Could you transcribe every one of the rows below word for word, leaving the pictures out of your answer?

(Working data)

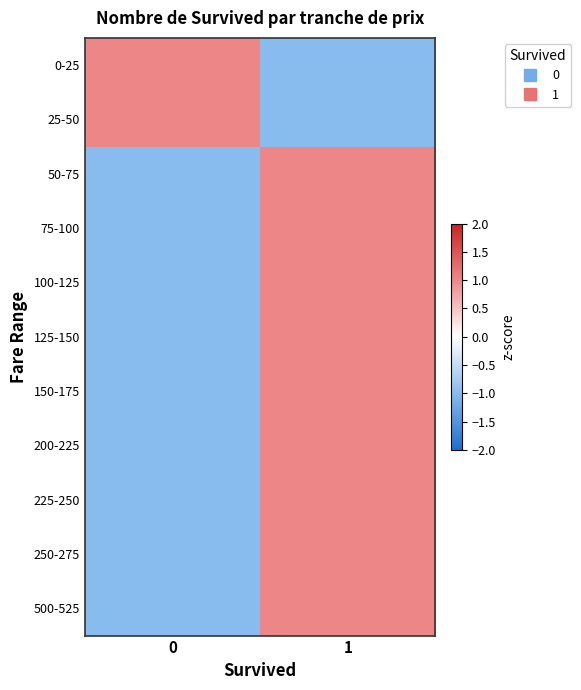

At how many categories does at least one series exceed 0?

2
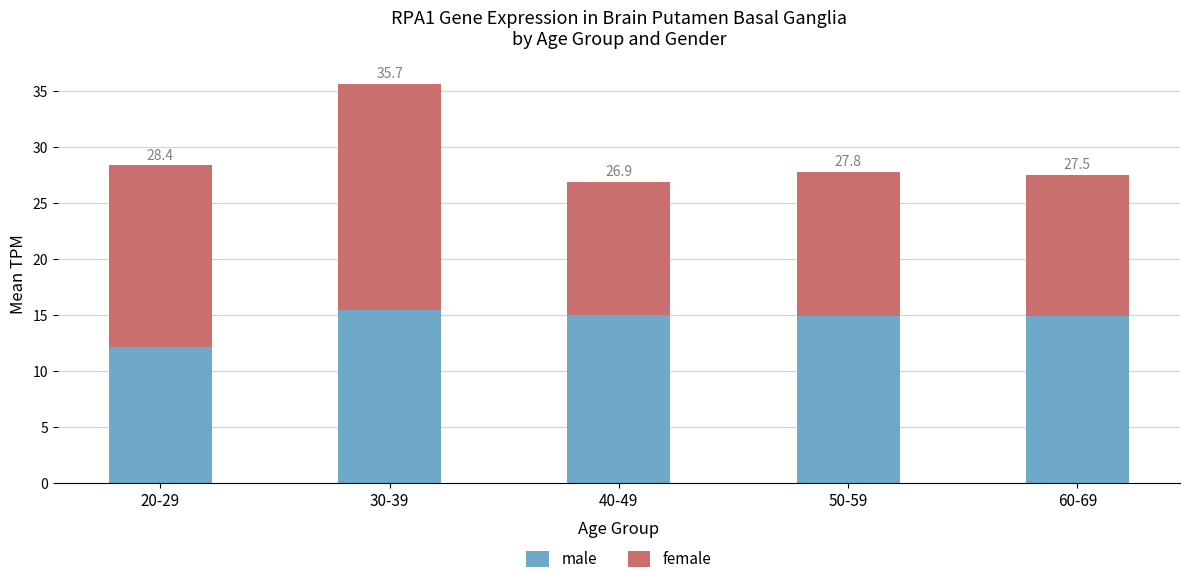

What is the difference between the female values at 30-39 and 20-29?

3.9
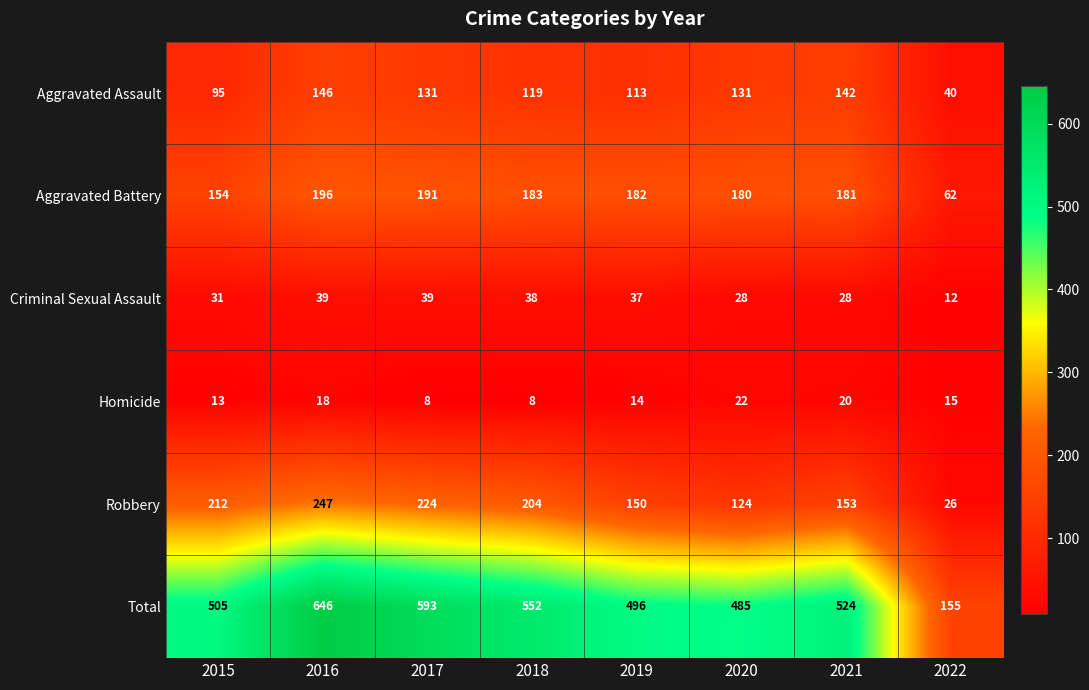

How many distinct data groups are displayed?

6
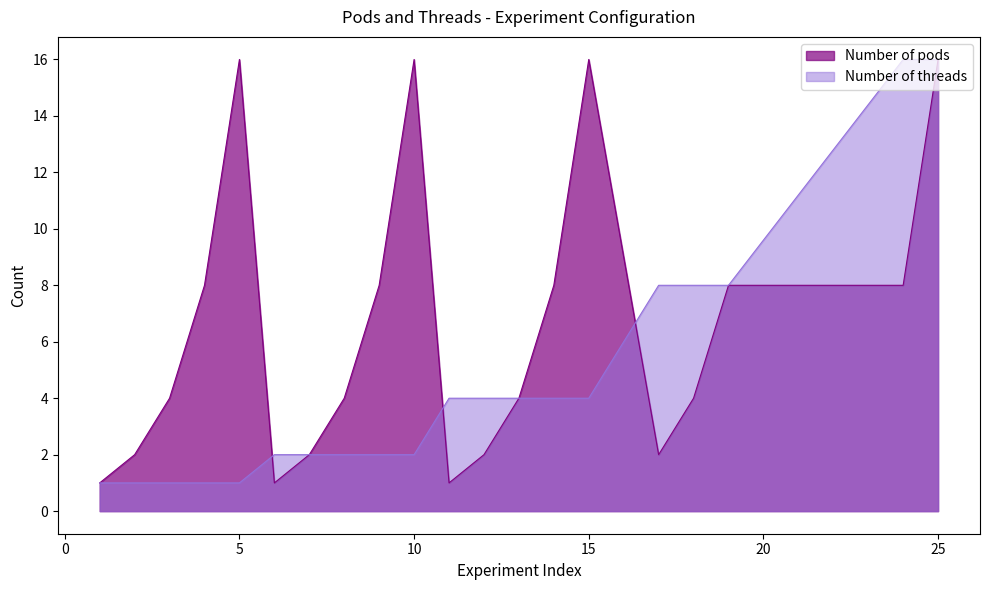

What are all the series names shown in the legend?

Number of pods, Number of threads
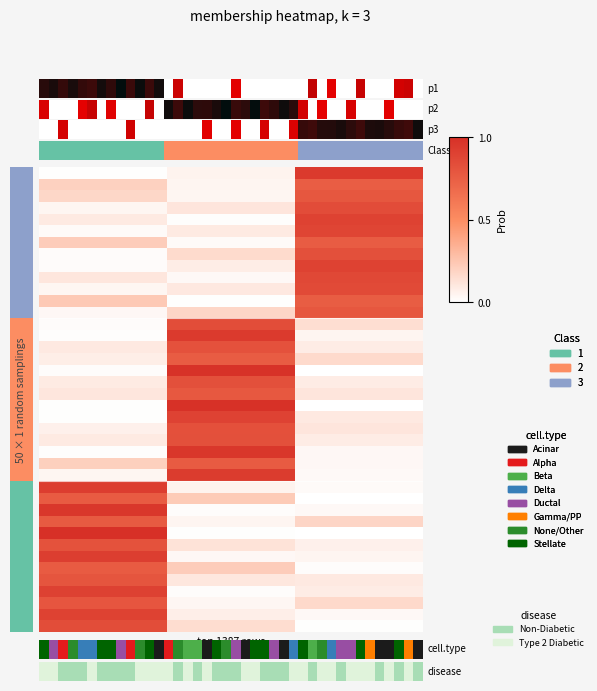

Count the number of categories in the chart.

3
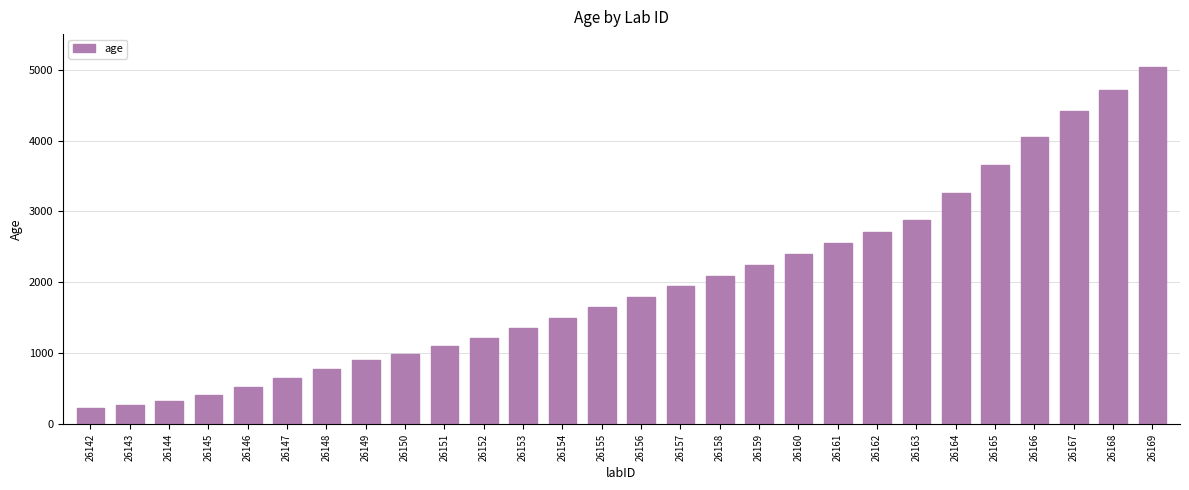

What is the difference between the maximum and minimum values?

4797.7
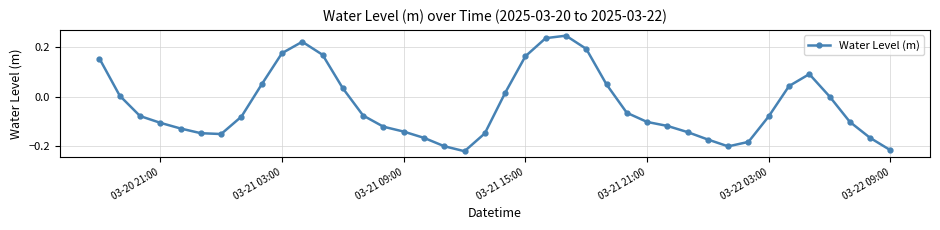

How many series are shown in this chart?

1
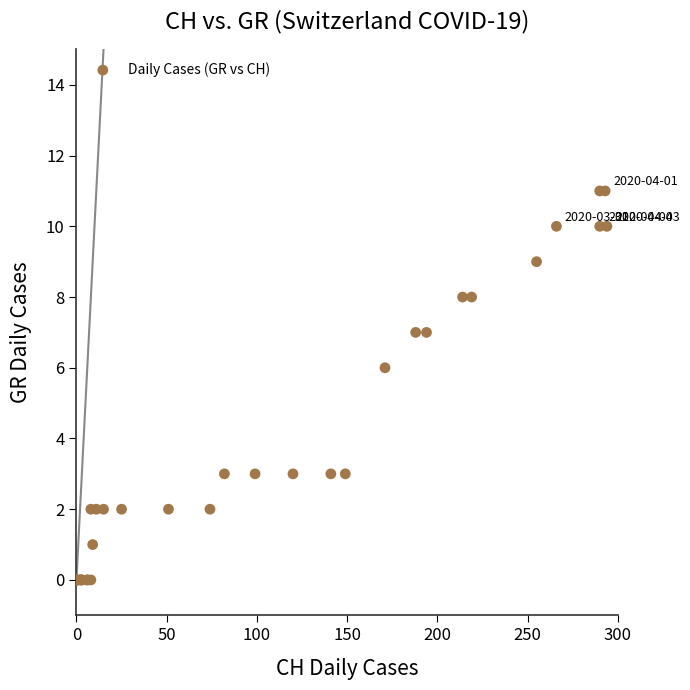

What Y value in the scatter plot is closest to 5?

6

(End Working data)

## Solution to the problem
At how many categories does at least one series exceed 0?

2

What is the difference between the female values at 30-39 and 20-29?

3.9

How many distinct data groups are displayed?

6

What are all the series names shown in the legend?

Number of pods, Number of threads

Count the number of categories in the chart.

3

What is the difference between the maximum and minimum values?

4797.7

How many series are shown in this chart?

1

What Y value in the scatter plot is closest to 5?

6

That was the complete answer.